- _WHAT IS EXPECTED_
Word for word, copy all the data and drop the pictures.

- _DATA SUPPLIED_
^^^^
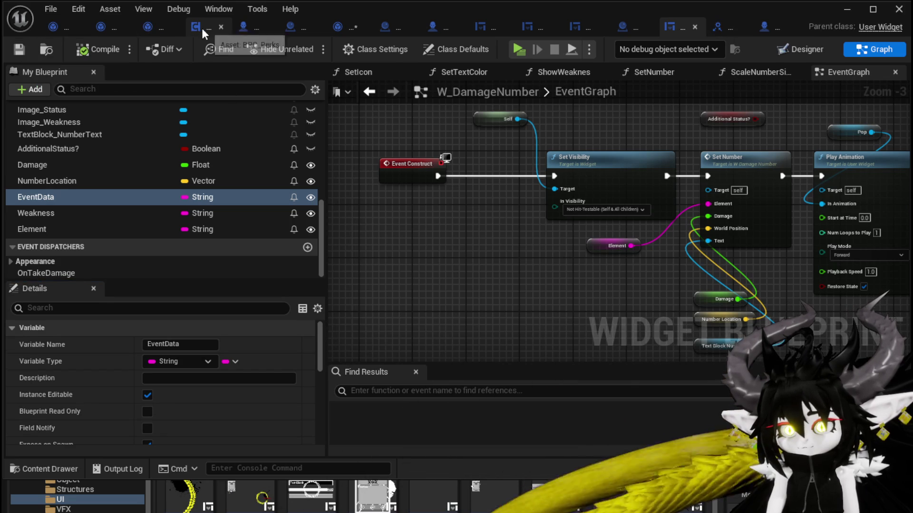
- Save the Battler_Object blueprint and return to BP_ThirdPersonCharacter's event graph
{"action": "left_click", "coordinate": [343, 25]}
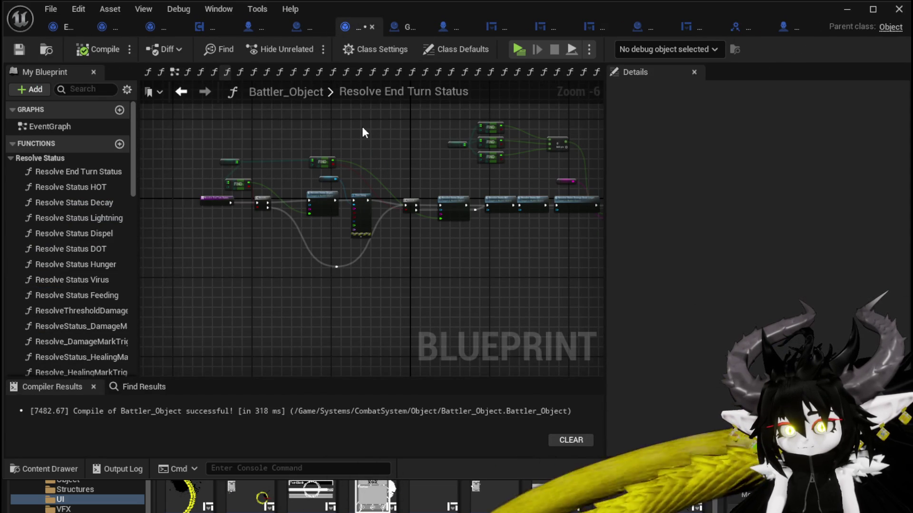
{"action": "key", "text": "ctrl+s"}
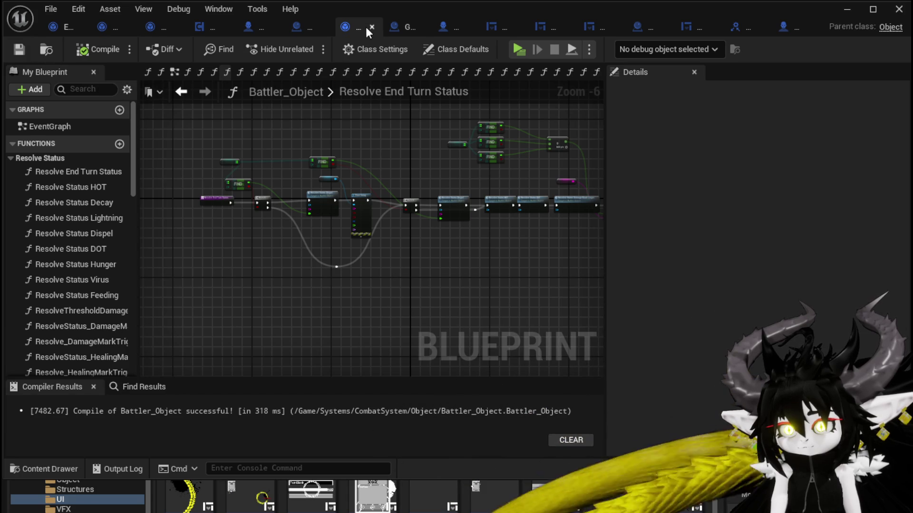
{"action": "left_click", "coordinate": [409, 26]}
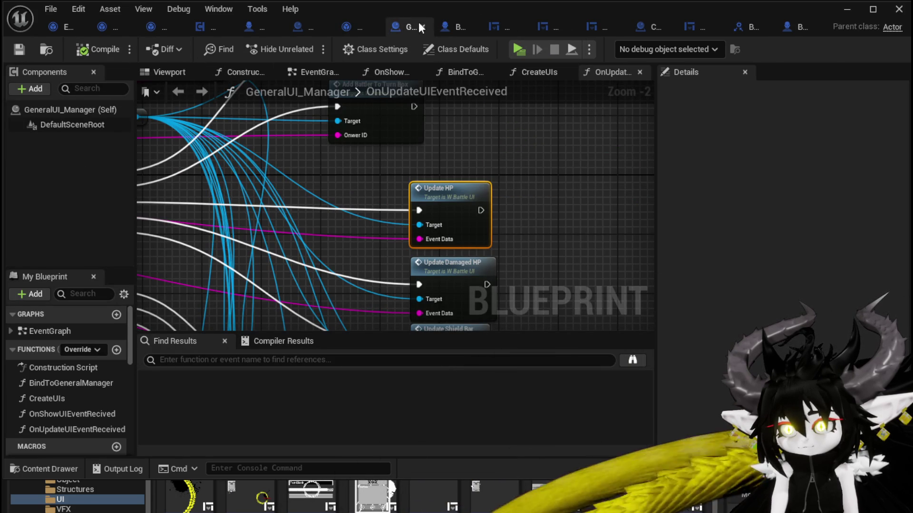
{"action": "left_click", "coordinate": [446, 26]}
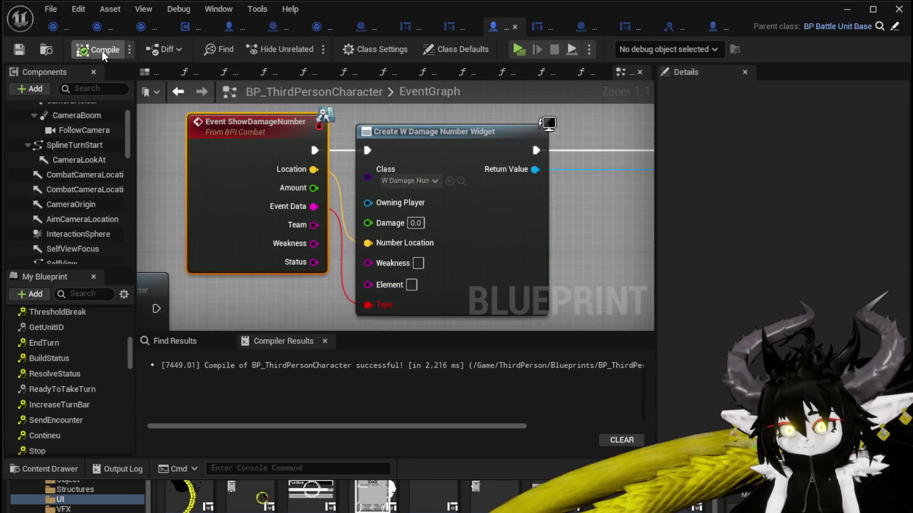
- Recompile, refresh the widget creation node, wire Event Data into its Event Data pin, and save
{"action": "key", "text": "F7"}
{"action": "left_click", "coordinate": [367, 305], "text": "alt"}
^^^^
- _REPLY TO THE EXERCISE_
- Save the Battler_Object blueprint and return to BP_ThirdPersonCharacter's event graph
{"action": "left_click", "coordinate": [343, 25]}
{"action": "key", "text": "ctrl+s"}
{"action": "left_click", "coordinate": [409, 26]}
{"action": "left_click", "coordinate": [446, 26]}
- Recompile, refresh the widget creation node, wire Event Data into its Event Data pin, and save
{"action": "key", "text": "F7"}
{"action": "left_click", "coordinate": [367, 305], "text": "alt"}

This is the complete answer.